Source records:
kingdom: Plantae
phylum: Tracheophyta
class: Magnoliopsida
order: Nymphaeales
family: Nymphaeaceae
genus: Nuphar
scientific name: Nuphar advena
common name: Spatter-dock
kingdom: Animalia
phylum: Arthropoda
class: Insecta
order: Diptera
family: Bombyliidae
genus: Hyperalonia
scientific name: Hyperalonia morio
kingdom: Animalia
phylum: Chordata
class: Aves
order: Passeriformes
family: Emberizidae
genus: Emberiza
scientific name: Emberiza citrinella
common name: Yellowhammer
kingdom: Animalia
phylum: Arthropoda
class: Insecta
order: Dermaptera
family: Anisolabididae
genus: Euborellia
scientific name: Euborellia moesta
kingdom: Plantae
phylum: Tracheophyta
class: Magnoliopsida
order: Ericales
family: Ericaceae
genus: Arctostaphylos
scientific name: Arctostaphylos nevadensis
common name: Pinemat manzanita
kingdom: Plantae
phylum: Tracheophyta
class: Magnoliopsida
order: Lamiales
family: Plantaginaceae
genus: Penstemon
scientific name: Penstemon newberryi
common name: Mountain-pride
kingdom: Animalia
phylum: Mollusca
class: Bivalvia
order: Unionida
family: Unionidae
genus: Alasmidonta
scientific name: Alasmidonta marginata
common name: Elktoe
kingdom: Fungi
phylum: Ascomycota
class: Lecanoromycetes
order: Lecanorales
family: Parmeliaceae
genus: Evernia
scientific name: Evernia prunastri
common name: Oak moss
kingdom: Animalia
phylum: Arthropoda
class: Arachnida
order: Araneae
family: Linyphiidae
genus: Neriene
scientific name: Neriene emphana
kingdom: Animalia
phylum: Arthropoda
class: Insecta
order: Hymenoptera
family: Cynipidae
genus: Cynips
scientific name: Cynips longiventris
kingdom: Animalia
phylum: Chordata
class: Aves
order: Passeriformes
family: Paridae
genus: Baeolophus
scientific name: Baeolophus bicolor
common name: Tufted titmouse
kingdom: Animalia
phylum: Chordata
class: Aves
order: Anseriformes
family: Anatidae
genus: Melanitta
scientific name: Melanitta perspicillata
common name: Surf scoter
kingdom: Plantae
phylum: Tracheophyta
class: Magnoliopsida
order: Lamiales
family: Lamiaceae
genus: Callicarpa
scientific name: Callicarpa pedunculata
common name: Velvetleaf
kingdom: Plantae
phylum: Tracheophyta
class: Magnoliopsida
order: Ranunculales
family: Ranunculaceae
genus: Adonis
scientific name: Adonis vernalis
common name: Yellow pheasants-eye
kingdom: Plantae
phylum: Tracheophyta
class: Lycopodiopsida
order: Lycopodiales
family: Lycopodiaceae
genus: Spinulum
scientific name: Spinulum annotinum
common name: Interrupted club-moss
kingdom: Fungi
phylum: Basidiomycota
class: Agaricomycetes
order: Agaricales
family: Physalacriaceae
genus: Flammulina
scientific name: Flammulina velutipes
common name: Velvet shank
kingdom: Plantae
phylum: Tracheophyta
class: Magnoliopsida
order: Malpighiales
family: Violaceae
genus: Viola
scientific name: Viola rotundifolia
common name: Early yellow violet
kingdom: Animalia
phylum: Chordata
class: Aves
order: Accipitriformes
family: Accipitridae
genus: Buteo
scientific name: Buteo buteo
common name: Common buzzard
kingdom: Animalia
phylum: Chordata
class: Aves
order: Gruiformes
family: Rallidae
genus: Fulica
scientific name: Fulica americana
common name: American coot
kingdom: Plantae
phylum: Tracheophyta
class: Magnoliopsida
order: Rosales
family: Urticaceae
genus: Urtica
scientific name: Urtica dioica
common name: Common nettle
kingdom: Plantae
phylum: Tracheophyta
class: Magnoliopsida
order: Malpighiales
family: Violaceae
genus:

_Exercise_: Present every line of the rows above as a Markdown table with two columns: No. for the line number and Line for its text. Skip any blank lines.

_Expected answer_:
| No. | Line |
|---|---|
| 1 | kingdom: Plantae |
| 2 | phylum: Tracheophyta |
| 3 | class: Magnoliopsida |
| 4 | order: Nymphaeales |
| 5 | family: Nymphaeaceae |
| 6 | genus: Nuphar |
| 7 | scientific name: Nuphar advena |
| 8 | common name: Spatter-dock |
| 9 | kingdom: Animalia |
| 10 | phylum: Arthropoda |
| 11 | class: Insecta |
| 12 | order: Diptera |
| 13 | family: Bombyliidae |
| 14 | genus: Hyperalonia |
| 15 | scientific name: Hyperalonia morio |
| 16 | kingdom: Animalia |
| 17 | phylum: Chordata |
| 18 | class: Aves |
| 19 | order: Passeriformes |
| 20 | family: Emberizidae |
| 21 | genus: Emberiza |
| 22 | scientific name: Emberiza citrinella |
| 23 | common name: Yellowhammer |
| 24 | kingdom: Animalia |
| 25 | phylum: Arthropoda |
| 26 | class: Insecta |
| 27 | order: Dermaptera |
| 28 | family: Anisolabididae |
| 29 | genus: Euborellia |
| 30 | scientific name: Euborellia moesta |
| 31 | kingdom: Plantae |
| 32 | phylum: Tracheophyta |
| 33 | class: Magnoliopsida |
| 34 | order: Ericales |
| 35 | family: Ericaceae |
| 36 | genus: Arctostaphylos |
| 37 | scientific name: Arctostaphylos nevadensis |
| 38 | common name: Pinemat manzanita |
| 39 | kingdom: Plantae |
| 40 | phylum: Tracheophyta |
| 41 | class: Magnoliopsida |
| 42 | order: Lamiales |
| 43 | family: Plantaginaceae |
| 44 | genus: Penstemon |
| 45 | scientific name: Penstemon newberryi |
| 46 | common name: Mountain-pride |
| 47 | kingdom: Animalia |
| 48 | phylum: Mollusca |
| 49 | class: Bivalvia |
| 50 | order: Unionida |
| 51 | family: Unionidae |
| 52 | genus: Alasmidonta |
| 53 | scientific name: Alasmidonta marginata |
| 54 | common name: Elktoe |
| 55 | kingdom: Fungi |
| 56 | phylum: Ascomycota |
| 57 | class: Lecanoromycetes |
| 58 | order: Lecanorales |
| 59 | family: Parmeliaceae |
| 60 | genus: Evernia |
| 61 | scientific name: Evernia prunastri |
| 62 | common name: Oak moss |
| 63 | kingdom: Animalia |
| 64 | phylum: Arthropoda |
| 65 | class: Arachnida |
| 66 | order: Araneae |
| 67 | family: Linyphiidae |
| 68 | genus: Neriene |
| 69 | scientific name: Neriene emphana |
| 70 | kingdom: Animalia |
| 71 | phylum: Arthropoda |
| 72 | class: Insecta |
| 73 | order: Hymenoptera |
| 74 | family: Cynipidae |
| 75 | genus: Cynips |
| 76 | scientific name: Cynips longiventris |
| 77 | kingdom: Animalia |
| 78 | phylum: Chordata |
| 79 | class: Aves |
| 80 | order: Passeriformes |
| 81 | family: Paridae |
| 82 | genus: Baeolophus |
| 83 | scientific name: Baeolophus bicolor |
| 84 | common name: Tufted titmouse |
| 85 | kingdom: Animalia |
| 86 | phylum: Chordata |
| 87 | class: Aves |
| 88 | order: Anseriformes |
| 89 | family: Anatidae |
| 90 | genus: Melanitta |
| 91 | scientific name: Melanitta perspicillata |
| 92 | common name: Surf scoter |
| 93 | kingdom: Plantae |
| 94 | phylum: Tracheophyta |
| 95 | class: Magnoliopsida |
| 96 | order: Lamiales |
| 97 | family: Lamiaceae |
| 98 | genus: Callicarpa |
| 99 | scientific name: Callicarpa pedunculata |
| 100 | common name: Velvetleaf |
| 101 | kingdom: Plantae |
| 102 | phylum: Tracheophyta |
| 103 | class: Magnoliopsida |
| 104 | order: Ranunculales |
| 105 | family: Ranunculaceae |
| 106 | genus: Adonis |
| 107 | scientific name: Adonis vernalis |
| 108 | common name: Yellow pheasants-eye |
| 109 | kingdom: Plantae |
| 110 | phylum: Tracheophyta |
| 111 | class: Lycopodiopsida |
| 112 | order: Lycopodiales |
| 113 | family: Lycopodiaceae |
| 114 | genus: Spinulum |
| 115 | scientific name: Spinulum annotinum |
| 116 | common name: Interrupted club-moss |
| 117 | kingdom: Fungi |
| 118 | phylum: Basidiomycota |
| 119 | class: Agaricomycetes |
| 120 | order: Agaricales |
| 121 | family: Physalacriaceae |
| 122 | genus: Flammulina |
| 123 | scientific name: Flammulina velutipes |
| 124 | common name: Velvet shank |
| 125 | kingdom: Plantae |
| 126 | phylum: Tracheophyta |
| 127 | class: Magnoliopsida |
| 128 | order: Malpighiales |
| 129 | family: Violaceae |
| 130 | genus: Viola |
| 131 | scientific name: Viola rotundifolia |
| 132 | common name: Early yellow violet |
| 133 | kingdom: Animalia |
| 134 | phylum: Chordata |
| 135 | class: Aves |
| 136 | order: Accipitriformes |
| 137 | family: Accipitridae |
| 138 | genus: Buteo |
| 139 | scientific name: Buteo buteo |
| 140 | common name: Common buzzard |
| 141 | kingdom: Animalia |
| 142 | phylum: Chordata |
| 143 | class: Aves |
| 144 | order: Gruiformes |
| 145 | family: Rallidae |
| 146 | genus: Fulica |
| 147 | scientific name: Fulica americana |
| 148 | common name: American coot |
| 149 | kingdom: Plantae |
| 150 | phylum: Tracheophyta |
| 151 | class: Magnoliopsida |
| 152 | order: Rosales |
| 153 | family: Urticaceae |
| 154 | genus: Urtica |
| 155 | scientific name: Urtica dioica |
| 156 | common name: Common nettle |
| 157 | kingdom: Plantae |
| 158 | phylum: Tracheophyta |
| 159 | class: Magnoliopsida |
| 160 | order: Malpighiales |
| 161 | family: Violaceae |
| 162 | genus: |